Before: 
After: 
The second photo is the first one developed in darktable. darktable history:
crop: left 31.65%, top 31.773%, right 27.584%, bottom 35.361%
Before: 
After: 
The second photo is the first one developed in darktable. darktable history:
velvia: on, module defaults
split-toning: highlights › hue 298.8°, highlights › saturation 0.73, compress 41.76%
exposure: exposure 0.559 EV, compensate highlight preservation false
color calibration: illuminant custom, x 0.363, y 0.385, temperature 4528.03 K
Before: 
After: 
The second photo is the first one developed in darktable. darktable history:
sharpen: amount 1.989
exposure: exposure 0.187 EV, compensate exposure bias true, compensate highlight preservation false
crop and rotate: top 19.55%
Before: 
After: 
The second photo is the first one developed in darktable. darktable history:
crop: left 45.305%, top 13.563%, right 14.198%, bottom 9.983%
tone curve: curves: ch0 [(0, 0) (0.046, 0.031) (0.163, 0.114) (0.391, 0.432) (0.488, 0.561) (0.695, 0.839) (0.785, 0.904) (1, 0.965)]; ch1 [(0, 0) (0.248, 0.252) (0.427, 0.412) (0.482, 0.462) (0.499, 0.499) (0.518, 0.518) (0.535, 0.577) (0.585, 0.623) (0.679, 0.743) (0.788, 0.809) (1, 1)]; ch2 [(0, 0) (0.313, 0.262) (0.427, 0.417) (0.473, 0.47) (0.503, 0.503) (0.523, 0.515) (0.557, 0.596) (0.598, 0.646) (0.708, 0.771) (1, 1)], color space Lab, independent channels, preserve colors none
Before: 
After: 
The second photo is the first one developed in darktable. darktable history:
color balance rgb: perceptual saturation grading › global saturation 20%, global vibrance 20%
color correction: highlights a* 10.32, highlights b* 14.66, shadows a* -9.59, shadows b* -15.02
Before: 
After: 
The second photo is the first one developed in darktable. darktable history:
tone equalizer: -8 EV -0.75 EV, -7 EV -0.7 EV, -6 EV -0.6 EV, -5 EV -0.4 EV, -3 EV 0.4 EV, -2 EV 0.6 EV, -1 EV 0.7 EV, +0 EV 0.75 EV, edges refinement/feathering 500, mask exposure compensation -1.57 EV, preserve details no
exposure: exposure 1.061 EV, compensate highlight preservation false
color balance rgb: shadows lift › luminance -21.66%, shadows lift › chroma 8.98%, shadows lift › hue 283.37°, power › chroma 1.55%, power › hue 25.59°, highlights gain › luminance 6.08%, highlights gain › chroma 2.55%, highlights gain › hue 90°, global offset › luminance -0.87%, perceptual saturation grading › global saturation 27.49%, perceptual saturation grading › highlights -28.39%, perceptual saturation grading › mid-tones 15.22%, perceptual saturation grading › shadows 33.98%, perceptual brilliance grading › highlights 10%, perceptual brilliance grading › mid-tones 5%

-=-=-

▶ **Stated task**
Copy out verbatim everything in the rows above, from the first line down through the line that contains "color calibration: illuminant".

▶ **Problem solution**
Before: 
After: 
The second photo is the first one developed in darktable. darktable history:
crop: left 31.65%, top 31.773%, right 27.584%, bottom 35.361%
Before: 
After: 
The second photo is the first one developed in darktable. darktable history:
velvia: on, module defaults
split-toning: highlights › hue 298.8°, highlights › saturation 0.73, compress 41.76%
exposure: exposure 0.559 EV, compensate highlight preservation false
color calibration: illuminant custom, x 0.363, y 0.385, temperature 4528.03 K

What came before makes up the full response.